Google has agreed to buy energy from four Swedish wind farms, a purchase that’s part of the search giant’s goal to be powered entirely by renewable energy.
Last week, Google announced that it had signed a 10-year deal with Swedish wind company Eolus Vind, which will supply Google with 59 megawatts of power from four wind farms. The project will become fully operational in 2015.
“We’re always looking for ways to increase the amount of renewable energy we use,” said Francois Sterin, director of global infrastructure at Google. “Long-term power purchase agreements enable wind farm developers to add new generation capacity to the grid, which is good for the environment, but they also make great financial sense for companies like Google.”

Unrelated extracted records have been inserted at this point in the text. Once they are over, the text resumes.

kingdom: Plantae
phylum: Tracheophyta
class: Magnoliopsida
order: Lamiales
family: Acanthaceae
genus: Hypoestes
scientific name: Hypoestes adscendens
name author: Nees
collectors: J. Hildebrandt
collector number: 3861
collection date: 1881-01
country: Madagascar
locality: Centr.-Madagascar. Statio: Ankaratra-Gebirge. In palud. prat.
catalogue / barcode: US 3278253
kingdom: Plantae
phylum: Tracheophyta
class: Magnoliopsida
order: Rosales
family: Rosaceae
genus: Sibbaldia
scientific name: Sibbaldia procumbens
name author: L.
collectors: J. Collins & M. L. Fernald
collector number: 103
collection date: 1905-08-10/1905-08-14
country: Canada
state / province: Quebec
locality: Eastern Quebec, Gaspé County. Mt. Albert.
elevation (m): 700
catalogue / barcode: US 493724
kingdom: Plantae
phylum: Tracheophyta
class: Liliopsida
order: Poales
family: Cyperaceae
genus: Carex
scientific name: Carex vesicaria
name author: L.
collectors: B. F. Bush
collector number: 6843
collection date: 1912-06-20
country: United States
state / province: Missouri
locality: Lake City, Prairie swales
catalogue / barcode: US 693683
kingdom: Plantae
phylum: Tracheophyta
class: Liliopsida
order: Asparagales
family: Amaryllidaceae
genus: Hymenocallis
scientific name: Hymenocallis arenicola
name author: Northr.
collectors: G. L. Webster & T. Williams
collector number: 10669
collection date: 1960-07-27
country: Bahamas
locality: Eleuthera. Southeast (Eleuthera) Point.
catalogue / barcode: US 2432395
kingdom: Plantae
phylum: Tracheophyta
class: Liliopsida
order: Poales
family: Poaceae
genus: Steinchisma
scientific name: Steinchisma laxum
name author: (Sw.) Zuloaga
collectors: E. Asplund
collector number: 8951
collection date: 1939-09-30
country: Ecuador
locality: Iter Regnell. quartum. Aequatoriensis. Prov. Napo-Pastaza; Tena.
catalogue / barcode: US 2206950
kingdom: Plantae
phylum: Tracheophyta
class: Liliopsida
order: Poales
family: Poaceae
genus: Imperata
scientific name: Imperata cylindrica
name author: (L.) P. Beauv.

Google has been ramping up its renewable energy usage in recent years, as part of its goal to power its data centers with 100 percent renewable energy (a goal that doesn’t have a timeline). In June, Google agreed to buy 10 years worth of energy from Swedish wind farm developer and operator O2. The energy produced by O2 will be used to power Google’s data center in Finland. In November, Google announced that it was investing about $80 million in six utility-scale solar facilities in California and Arizona, projects that have a combined capacity of 106 megawatts and will generate enough electricity to power more than 17,000 homes. And in December, Google invested $75 million in a Texas wind farm, which will have a production capacity of 182 megawatts.
So far, Google has sunk more than $1 billion into wind and solar projects that in total generate more than 2 gigawatts — enough, according to Google, to power 500,000 American homes for one year. As of August, 33 percent of Google’s energy came from renewable sources.